Annuities could change that, if they wished, by calculating and publishing their expense ratios. The process would be trickier than doing so for a fund, because the assets used to pay an annuity wouldn’t necessarily be segregated, but the task could be accomplished by allocation. The annuity provider, after all, would know precisely its total costs, and precisely its total financial obligations. Thus, at the least, it could publish an average expense ratio for its entire book of business.

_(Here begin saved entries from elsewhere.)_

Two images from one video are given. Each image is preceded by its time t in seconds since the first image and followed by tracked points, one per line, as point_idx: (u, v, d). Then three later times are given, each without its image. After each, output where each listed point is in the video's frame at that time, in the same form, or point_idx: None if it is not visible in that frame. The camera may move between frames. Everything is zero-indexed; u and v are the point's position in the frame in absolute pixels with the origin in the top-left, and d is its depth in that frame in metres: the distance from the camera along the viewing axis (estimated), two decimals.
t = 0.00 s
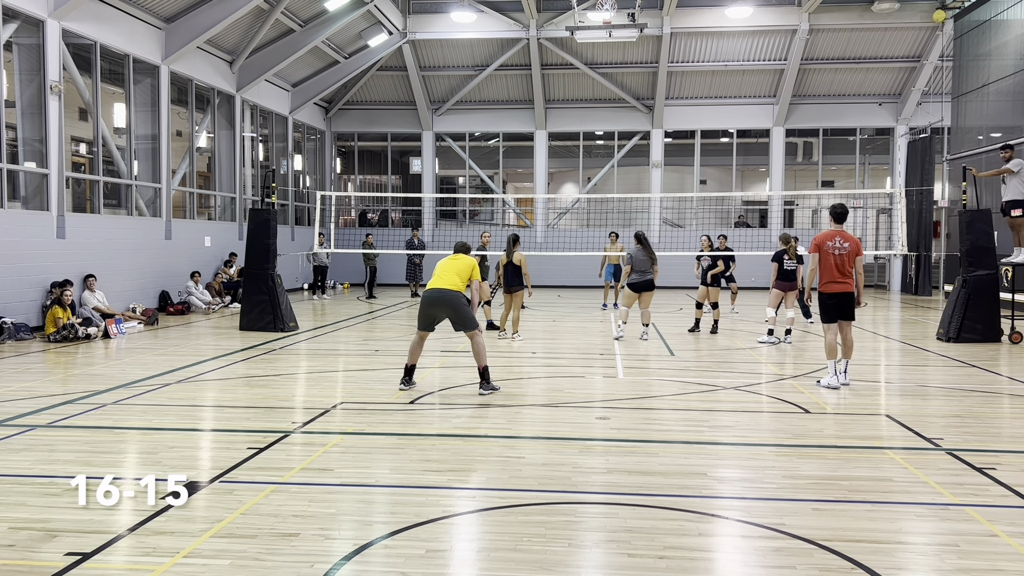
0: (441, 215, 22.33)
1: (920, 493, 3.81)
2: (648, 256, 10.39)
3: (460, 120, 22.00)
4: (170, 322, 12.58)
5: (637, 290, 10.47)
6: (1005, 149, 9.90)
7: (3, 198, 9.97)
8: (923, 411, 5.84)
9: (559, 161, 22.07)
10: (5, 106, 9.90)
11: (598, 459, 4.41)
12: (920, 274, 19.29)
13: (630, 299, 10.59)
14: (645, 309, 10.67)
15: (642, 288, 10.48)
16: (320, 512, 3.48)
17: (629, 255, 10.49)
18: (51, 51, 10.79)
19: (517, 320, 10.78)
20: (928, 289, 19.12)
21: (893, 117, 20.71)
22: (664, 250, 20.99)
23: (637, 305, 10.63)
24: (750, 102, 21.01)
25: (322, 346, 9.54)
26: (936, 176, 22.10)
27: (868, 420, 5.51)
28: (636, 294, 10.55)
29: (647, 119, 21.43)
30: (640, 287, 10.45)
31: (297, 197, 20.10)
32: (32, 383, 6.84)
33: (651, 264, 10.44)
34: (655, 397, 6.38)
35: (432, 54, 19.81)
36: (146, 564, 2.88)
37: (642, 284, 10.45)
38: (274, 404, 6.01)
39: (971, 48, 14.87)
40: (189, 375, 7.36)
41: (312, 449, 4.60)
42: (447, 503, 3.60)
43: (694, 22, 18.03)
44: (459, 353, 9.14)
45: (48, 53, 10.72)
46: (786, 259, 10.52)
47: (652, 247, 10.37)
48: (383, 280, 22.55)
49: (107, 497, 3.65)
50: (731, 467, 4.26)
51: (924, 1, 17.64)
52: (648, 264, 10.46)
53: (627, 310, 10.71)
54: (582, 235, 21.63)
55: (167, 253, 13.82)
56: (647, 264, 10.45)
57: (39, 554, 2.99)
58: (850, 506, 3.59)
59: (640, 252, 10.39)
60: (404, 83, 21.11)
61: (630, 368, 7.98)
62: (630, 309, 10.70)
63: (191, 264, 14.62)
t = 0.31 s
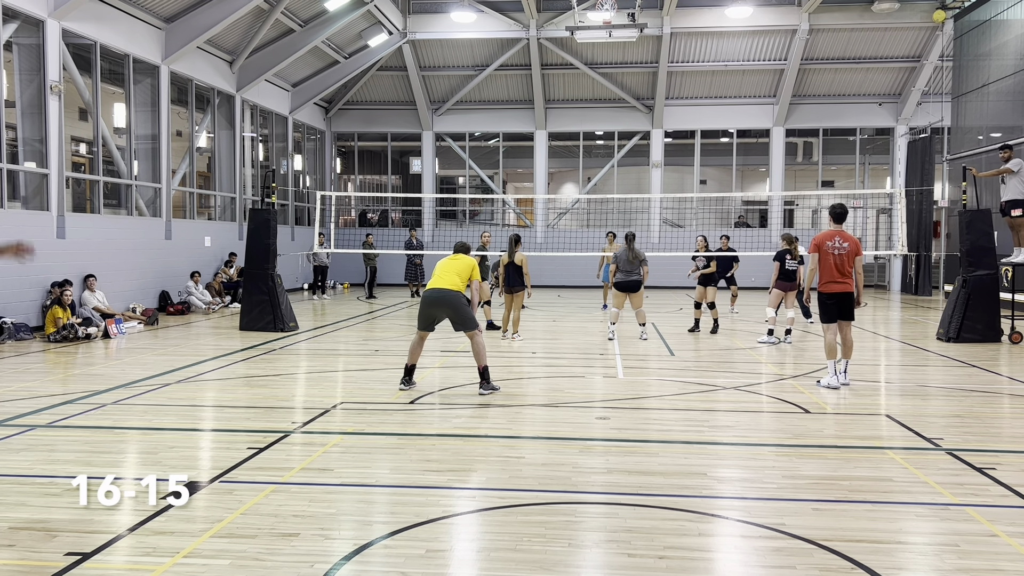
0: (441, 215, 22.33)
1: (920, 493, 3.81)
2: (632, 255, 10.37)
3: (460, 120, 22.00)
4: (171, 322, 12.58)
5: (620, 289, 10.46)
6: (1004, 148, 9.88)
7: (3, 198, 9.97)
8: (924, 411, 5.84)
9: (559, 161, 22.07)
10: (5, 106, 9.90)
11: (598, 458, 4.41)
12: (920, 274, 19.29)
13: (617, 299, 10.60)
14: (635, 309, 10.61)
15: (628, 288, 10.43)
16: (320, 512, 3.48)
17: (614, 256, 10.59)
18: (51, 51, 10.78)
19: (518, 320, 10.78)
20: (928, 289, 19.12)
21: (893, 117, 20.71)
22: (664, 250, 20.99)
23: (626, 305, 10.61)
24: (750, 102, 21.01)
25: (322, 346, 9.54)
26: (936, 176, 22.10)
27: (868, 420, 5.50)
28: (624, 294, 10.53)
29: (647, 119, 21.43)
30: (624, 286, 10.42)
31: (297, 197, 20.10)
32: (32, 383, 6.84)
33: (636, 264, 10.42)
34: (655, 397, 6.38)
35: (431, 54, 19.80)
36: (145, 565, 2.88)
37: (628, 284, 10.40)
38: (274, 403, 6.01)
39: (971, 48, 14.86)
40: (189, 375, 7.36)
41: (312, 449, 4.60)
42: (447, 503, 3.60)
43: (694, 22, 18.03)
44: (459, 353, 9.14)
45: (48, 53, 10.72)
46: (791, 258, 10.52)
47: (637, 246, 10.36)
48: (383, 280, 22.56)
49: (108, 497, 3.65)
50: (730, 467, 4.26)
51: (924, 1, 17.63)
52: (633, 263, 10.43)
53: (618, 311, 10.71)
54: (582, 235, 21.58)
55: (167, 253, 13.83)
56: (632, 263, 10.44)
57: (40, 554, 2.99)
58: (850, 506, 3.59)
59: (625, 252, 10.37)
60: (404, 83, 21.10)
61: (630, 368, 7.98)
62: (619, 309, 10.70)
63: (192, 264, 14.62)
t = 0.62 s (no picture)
0: (441, 215, 22.32)
1: (920, 493, 3.81)
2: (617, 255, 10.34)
3: (460, 120, 22.00)
4: (171, 322, 12.57)
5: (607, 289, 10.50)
6: (1004, 148, 9.88)
7: (3, 198, 9.97)
8: (924, 411, 5.83)
9: (559, 161, 22.08)
10: (5, 106, 9.90)
11: (597, 459, 4.41)
12: (921, 274, 19.28)
13: (609, 300, 10.63)
14: (626, 309, 10.63)
15: (616, 288, 10.49)
16: (320, 512, 3.48)
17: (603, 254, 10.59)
18: (51, 51, 10.78)
19: (518, 321, 10.78)
20: (928, 289, 19.12)
21: (893, 117, 20.71)
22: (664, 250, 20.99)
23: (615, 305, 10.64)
24: (750, 102, 21.00)
25: (322, 346, 9.54)
26: (936, 176, 22.11)
27: (868, 420, 5.50)
28: (612, 294, 10.57)
29: (647, 119, 21.43)
30: (610, 286, 10.48)
31: (297, 197, 20.09)
32: (31, 383, 6.84)
33: (622, 263, 10.40)
34: (655, 397, 6.38)
35: (432, 54, 19.80)
36: (145, 565, 2.88)
37: (615, 284, 10.47)
38: (274, 404, 6.01)
39: (971, 48, 14.86)
40: (189, 375, 7.36)
41: (312, 449, 4.60)
42: (447, 503, 3.60)
43: (695, 22, 18.02)
44: (459, 353, 9.14)
45: (48, 53, 10.72)
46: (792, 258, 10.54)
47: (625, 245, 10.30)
48: (383, 280, 22.56)
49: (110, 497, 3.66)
50: (731, 467, 4.26)
51: (924, 1, 17.64)
52: (621, 263, 10.41)
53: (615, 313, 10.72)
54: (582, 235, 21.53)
55: (167, 253, 13.83)
56: (619, 263, 10.41)
57: (39, 554, 2.99)
58: (849, 507, 3.59)
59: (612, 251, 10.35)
60: (404, 83, 21.10)
61: (630, 368, 7.98)
62: (613, 310, 10.70)
63: (192, 264, 14.61)
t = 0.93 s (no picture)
0: (441, 215, 22.31)
1: (919, 493, 3.81)
2: (615, 254, 10.36)
3: (460, 120, 22.00)
4: (170, 322, 12.57)
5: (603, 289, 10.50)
6: (1004, 148, 9.88)
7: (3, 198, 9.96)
8: (924, 411, 5.83)
9: (559, 161, 22.08)
10: (5, 106, 9.90)
11: (598, 458, 4.41)
12: (920, 274, 19.27)
13: (607, 300, 10.63)
14: (624, 309, 10.63)
15: (612, 287, 10.45)
16: (320, 512, 3.48)
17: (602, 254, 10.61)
18: (51, 51, 10.78)
19: (518, 321, 10.78)
20: (928, 289, 19.12)
21: (893, 117, 20.71)
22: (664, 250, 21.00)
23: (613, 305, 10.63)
24: (750, 102, 21.00)
25: (322, 346, 9.54)
26: (935, 176, 22.12)
27: (868, 420, 5.50)
28: (609, 294, 10.56)
29: (647, 119, 21.43)
30: (606, 286, 10.47)
31: (297, 197, 20.09)
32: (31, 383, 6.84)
33: (617, 263, 10.40)
34: (655, 397, 6.38)
35: (432, 54, 19.80)
36: (145, 565, 2.88)
37: (611, 283, 10.43)
38: (274, 404, 6.01)
39: (971, 49, 14.86)
40: (188, 375, 7.36)
41: (312, 449, 4.60)
42: (447, 503, 3.60)
43: (695, 22, 18.02)
44: (459, 353, 9.14)
45: (49, 53, 10.71)
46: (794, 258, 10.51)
47: (622, 244, 10.30)
48: (383, 280, 22.56)
49: (110, 498, 3.66)
50: (730, 467, 4.26)
51: (924, 1, 17.65)
52: (618, 263, 10.42)
53: (614, 314, 10.73)
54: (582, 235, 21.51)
55: (167, 253, 13.83)
56: (616, 262, 10.41)
57: (39, 554, 2.99)
58: (850, 506, 3.59)
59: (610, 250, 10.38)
60: (404, 83, 21.10)
61: (630, 368, 7.98)
62: (612, 310, 10.70)
63: (191, 264, 14.60)
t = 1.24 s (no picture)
0: (441, 215, 22.31)
1: (919, 493, 3.81)
2: (615, 255, 10.35)
3: (460, 120, 21.99)
4: (170, 322, 12.57)
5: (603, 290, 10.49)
6: (1004, 148, 9.88)
7: (3, 198, 9.96)
8: (925, 411, 5.83)
9: (559, 161, 22.08)
10: (5, 106, 9.90)
11: (598, 458, 4.41)
12: (920, 274, 19.27)
13: (608, 300, 10.62)
14: (624, 309, 10.61)
15: (612, 288, 10.44)
16: (319, 512, 3.48)
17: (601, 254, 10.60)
18: (51, 51, 10.78)
19: (518, 321, 10.78)
20: (928, 289, 19.12)
21: (893, 117, 20.71)
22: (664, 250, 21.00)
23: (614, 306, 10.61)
24: (750, 102, 21.00)
25: (322, 346, 9.54)
26: (936, 176, 22.11)
27: (868, 420, 5.50)
28: (610, 294, 10.54)
29: (647, 119, 21.42)
30: (608, 286, 10.45)
31: (297, 197, 20.08)
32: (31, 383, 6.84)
33: (618, 263, 10.39)
34: (655, 397, 6.38)
35: (432, 54, 19.81)
36: (145, 565, 2.88)
37: (611, 283, 10.42)
38: (274, 404, 6.01)
39: (971, 49, 14.87)
40: (188, 375, 7.36)
41: (312, 449, 4.60)
42: (447, 503, 3.60)
43: (695, 22, 18.03)
44: (459, 353, 9.14)
45: (49, 53, 10.72)
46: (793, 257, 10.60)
47: (622, 244, 10.29)
48: (383, 280, 22.56)
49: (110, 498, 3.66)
50: (731, 467, 4.26)
51: (924, 1, 17.64)
52: (618, 263, 10.41)
53: (615, 314, 10.73)
54: (582, 235, 21.52)
55: (167, 253, 13.83)
56: (617, 262, 10.41)
57: (39, 554, 2.99)
58: (850, 506, 3.59)
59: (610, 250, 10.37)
60: (404, 83, 21.09)
61: (630, 368, 7.98)
62: (612, 310, 10.69)
63: (191, 265, 14.60)
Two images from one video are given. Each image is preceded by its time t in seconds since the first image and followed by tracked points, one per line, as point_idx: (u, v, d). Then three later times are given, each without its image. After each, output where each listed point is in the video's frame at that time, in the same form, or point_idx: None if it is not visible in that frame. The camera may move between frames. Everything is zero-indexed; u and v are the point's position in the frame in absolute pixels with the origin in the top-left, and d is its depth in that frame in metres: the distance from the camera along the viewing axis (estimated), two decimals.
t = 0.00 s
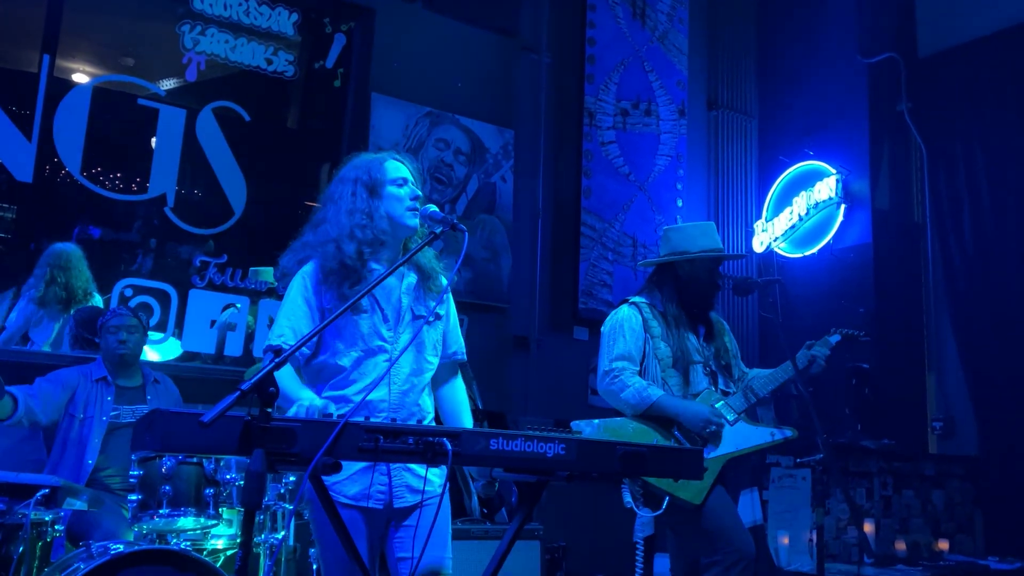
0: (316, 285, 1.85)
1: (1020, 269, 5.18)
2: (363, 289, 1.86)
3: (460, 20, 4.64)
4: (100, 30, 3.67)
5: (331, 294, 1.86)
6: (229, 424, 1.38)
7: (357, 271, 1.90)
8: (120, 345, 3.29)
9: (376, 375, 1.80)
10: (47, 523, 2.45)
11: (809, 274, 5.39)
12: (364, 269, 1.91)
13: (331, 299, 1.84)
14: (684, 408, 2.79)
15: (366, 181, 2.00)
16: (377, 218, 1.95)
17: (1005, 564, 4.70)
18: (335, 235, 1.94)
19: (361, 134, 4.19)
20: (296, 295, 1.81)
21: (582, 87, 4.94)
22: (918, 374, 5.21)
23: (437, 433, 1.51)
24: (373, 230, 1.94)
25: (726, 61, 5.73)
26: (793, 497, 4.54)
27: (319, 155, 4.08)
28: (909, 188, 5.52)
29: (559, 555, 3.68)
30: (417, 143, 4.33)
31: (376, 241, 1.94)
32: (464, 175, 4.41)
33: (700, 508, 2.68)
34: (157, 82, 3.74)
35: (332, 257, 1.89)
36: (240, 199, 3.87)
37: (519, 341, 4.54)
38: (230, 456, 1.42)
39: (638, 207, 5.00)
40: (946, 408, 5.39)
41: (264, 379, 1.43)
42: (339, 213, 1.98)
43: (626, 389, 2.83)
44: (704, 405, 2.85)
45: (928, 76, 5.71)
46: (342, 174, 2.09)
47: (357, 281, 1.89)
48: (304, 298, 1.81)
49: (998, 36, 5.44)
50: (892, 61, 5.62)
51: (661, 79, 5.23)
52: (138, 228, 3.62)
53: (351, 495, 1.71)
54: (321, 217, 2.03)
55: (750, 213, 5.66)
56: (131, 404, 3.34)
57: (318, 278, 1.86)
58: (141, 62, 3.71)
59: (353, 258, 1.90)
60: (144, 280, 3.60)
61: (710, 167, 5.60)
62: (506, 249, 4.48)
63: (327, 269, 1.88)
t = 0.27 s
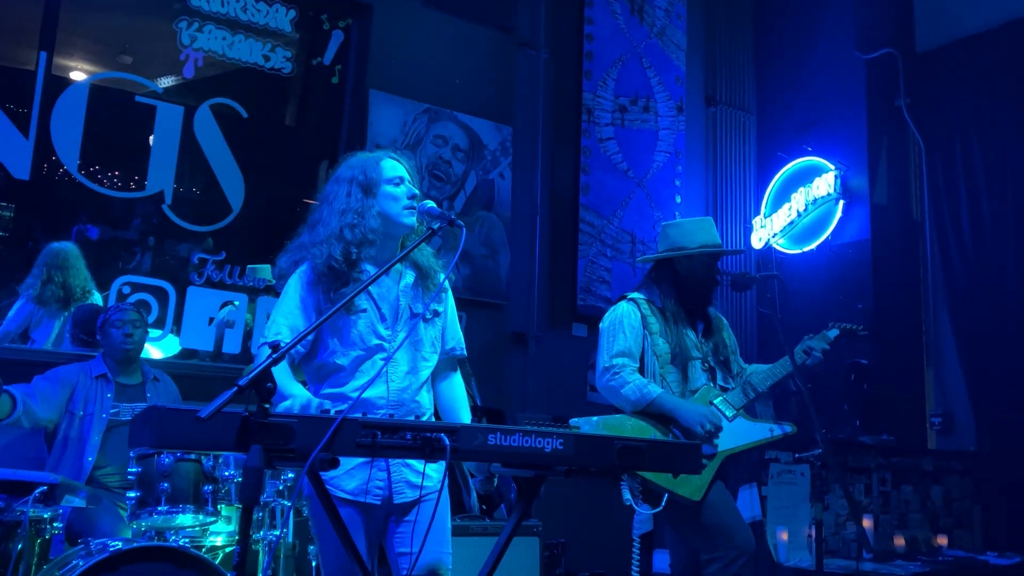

In 2018, transparency is very much a marketing virtue.
Forty-Nine Too Many
As insurance offerings, annuities are subject to various state regulations—which, unfortunately, may differ from one to the next. For example, should an insurance company fail, its annuity owners won’t necessarily be left high and dry. As with bank CD owners, the safety of their purchases is guaranteed by a government body, up to a certain level. However, whereas the Federal Deposit Insurance Corporation protects all CD holders by the same amount ($250,000 per bank), the annuity guarantee varies by state.
Having 50 sets of government rules for annuity purchasers is 49 sets too many. There may well be a role for state-insurance departments, with enforcement or in crafting regulations for situations that are unique to that state, but setting individual policies where one policy will do is not one of those roles. The annuity business would benefit from having a single, national set of standards.
John Rekenthaler has been researching the fund industry since 1988. He is now a columnist for Morningstar.com and a member of Morningstar’s investment research department. John is quick to point out that while Morningstar typically agrees with the views of the Rekenthaler Report, his views are his own.